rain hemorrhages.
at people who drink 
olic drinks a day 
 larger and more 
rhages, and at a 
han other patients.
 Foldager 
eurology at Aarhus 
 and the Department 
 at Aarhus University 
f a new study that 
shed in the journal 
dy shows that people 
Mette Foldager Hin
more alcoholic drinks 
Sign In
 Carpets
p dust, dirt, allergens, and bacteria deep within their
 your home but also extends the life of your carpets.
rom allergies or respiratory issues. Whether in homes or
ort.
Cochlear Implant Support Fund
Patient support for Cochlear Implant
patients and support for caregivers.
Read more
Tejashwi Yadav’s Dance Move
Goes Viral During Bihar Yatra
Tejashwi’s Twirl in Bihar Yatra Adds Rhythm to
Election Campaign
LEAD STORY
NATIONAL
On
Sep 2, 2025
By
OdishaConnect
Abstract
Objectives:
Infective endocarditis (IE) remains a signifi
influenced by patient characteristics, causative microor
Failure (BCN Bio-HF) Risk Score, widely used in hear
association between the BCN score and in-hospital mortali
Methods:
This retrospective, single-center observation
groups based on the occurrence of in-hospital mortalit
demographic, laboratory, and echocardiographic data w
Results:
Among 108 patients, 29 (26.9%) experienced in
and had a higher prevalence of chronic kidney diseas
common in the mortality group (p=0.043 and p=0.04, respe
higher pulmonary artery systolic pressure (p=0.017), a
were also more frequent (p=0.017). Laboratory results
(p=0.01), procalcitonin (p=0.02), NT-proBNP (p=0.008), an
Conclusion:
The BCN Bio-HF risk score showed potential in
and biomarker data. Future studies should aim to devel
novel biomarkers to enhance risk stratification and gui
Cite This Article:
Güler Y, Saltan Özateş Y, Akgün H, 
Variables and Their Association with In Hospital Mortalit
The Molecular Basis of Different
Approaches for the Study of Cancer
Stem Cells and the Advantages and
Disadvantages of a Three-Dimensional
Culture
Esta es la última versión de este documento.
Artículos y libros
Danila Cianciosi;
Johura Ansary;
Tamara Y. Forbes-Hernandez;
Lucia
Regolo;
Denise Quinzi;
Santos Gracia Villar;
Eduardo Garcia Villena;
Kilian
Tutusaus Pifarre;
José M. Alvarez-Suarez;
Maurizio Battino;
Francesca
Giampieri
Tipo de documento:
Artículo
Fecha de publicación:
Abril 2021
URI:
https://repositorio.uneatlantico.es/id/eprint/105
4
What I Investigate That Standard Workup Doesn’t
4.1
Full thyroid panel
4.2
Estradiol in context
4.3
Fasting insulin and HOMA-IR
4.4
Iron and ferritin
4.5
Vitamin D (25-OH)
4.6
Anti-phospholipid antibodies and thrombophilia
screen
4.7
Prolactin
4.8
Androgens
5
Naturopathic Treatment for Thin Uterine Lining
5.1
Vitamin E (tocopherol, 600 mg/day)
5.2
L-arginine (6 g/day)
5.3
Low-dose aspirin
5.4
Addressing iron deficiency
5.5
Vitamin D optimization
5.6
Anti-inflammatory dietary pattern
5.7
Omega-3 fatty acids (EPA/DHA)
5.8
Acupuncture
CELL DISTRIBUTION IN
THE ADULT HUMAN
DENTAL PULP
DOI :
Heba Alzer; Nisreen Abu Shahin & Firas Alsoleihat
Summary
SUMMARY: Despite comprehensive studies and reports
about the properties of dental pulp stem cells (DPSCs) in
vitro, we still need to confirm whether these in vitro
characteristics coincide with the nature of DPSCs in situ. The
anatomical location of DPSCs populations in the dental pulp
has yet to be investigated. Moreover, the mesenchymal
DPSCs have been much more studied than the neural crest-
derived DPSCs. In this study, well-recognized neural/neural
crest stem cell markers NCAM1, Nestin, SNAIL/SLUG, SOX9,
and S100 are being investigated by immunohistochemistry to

● **Brief**: Find how many lines of the listing include the string "Implant" and give that number, nothing else.

● **Answer to the exercise**: 2